*** Opening RECORDS PROVIDED ***

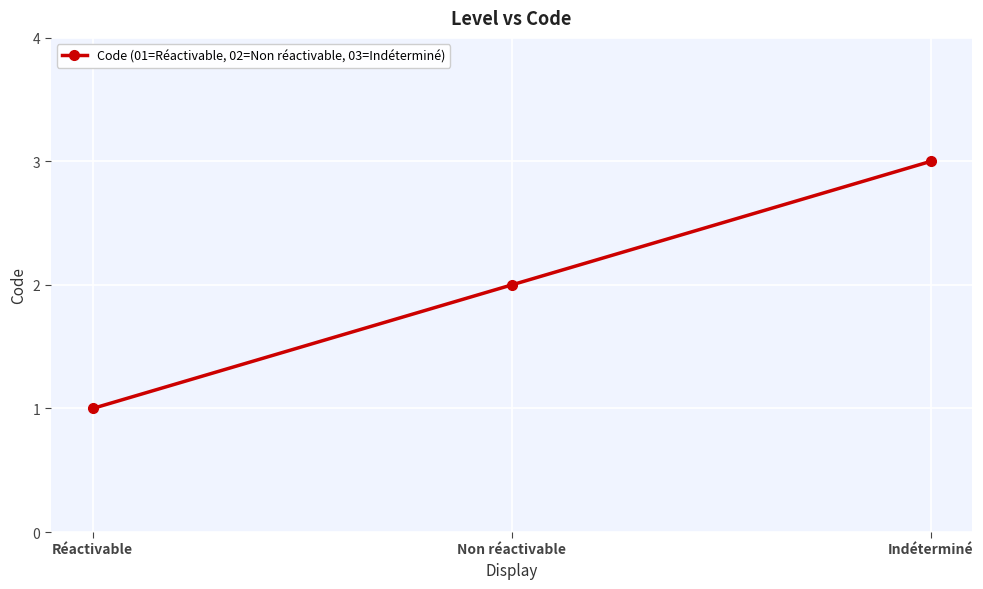

True or false: the data shows 2 at Non réactivable.

True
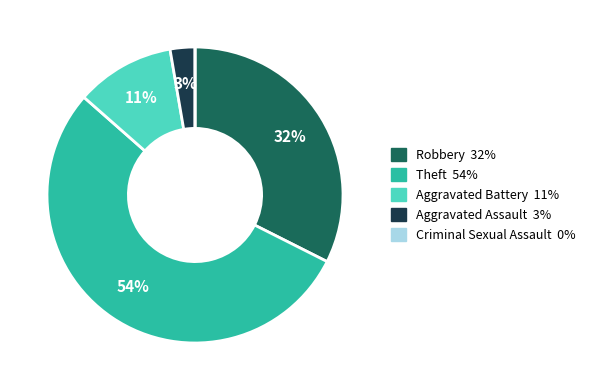

Is there a majority slice in this chart?

Yes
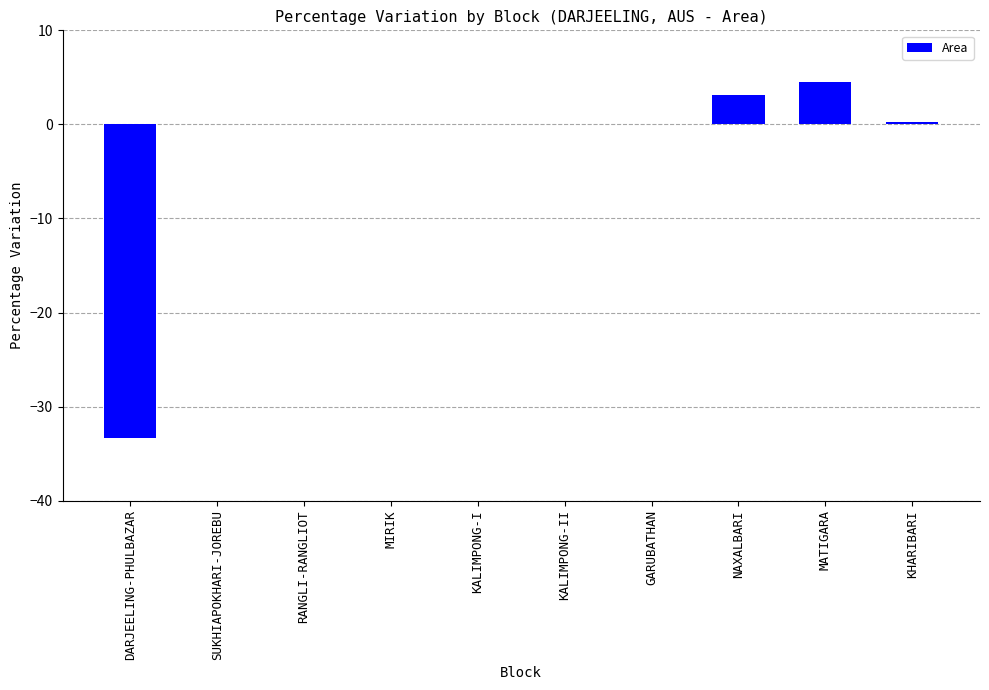

What is the greatest value displayed?

4.5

*** Closing RECORDS PROVIDED ***

• [TASK BRIEF]
Return each line from the rows above that contains the string "True". Treat uppercase and lowercase letters as different.

• [EXERCISE SOLUTION]
True or false: the data shows 2 at Non réactivable.
True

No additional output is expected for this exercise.